■ **Page excerpt**:
=== Section Start ===

Heart disease increasing among young, middle-aged
MEDIA RELEASE TO:
All Health Reporters/Chief Executives/Press Officers
FROM: Dr Don Simmers, NZMA Deputy Chairman
DATE: Thursday, 20 April 2006
SUBJECT: Heart disease increasing among young and middle-aged
Research in the latest New Zealand Medical Journal shows an alarming increase in heart disease death rates among young and middle-aged adults. Two out of every five deaths in New Zealand are caused by cardiovascular disease, and many of them are premature and preventable.
“Urgent action is needed to improve this situation,” says New Zealand Medical Association Deputy Chairman Dr Don Simmers. “The major risk factors are well-known -- obesity, smoking and diabetes. Now we need some high-level action to combat these effectively.
“The National Heart Foundation of New Zealand is promoting a range of recommendations for lowering the cardiovascular death rate, and we urge the Government to consider them carefully.

=== Section End ===

■ **Activity**: Continue the media release on rising heart disease among young and middle-aged adults from the point where it stops.

■ **Stored data**:
=== Section Start ===

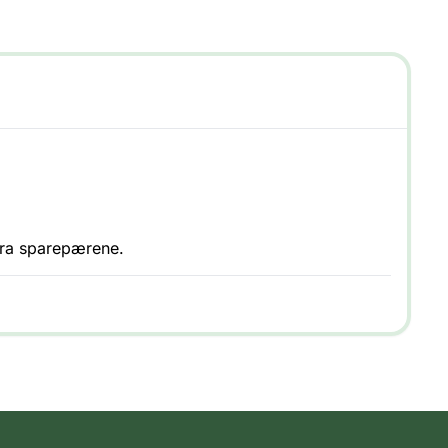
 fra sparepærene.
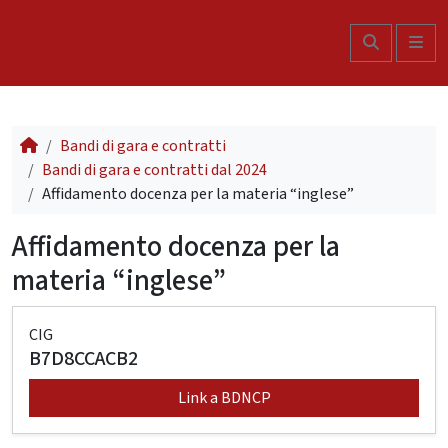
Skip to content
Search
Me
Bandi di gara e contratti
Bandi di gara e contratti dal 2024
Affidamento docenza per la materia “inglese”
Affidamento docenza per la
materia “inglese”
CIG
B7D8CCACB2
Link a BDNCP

=== Section End ===
=== Section Start ===

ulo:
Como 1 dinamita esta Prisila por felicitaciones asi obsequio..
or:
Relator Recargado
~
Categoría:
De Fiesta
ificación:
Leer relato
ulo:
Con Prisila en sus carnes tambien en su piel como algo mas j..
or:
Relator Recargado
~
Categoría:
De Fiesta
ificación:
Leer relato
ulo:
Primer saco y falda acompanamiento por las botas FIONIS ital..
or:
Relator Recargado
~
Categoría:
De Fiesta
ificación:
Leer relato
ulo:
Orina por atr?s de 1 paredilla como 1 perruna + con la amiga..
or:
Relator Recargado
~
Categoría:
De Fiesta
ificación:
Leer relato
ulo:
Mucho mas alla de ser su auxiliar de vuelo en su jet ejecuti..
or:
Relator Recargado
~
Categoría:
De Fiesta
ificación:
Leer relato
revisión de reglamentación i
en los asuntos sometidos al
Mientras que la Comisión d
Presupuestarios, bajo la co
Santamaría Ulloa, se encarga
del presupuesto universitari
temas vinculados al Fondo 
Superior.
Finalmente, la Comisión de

=== Section End ===

■ **Answer to this exercise**:
“The current Health Select Committee Inquiry into Obesity is an example of a good forum for examining many of these issues and taking positive action.“
According to the reports in the 21 April issue of the New Zealand Medical Journal, Maori and the poorest people in New Zealand are dying of heart disease at a much higher rate than non-Maori and more advantaged people. The research shows this gap is expected to widen over the next decade, and the death rates for Maori from heart disease are actually expected to increase.
Death rates from heart disease have fallen dramatically since the 1960s for the general population, but that decrease is now plateauing out.
The editorial and original article from the NZMJ are attached.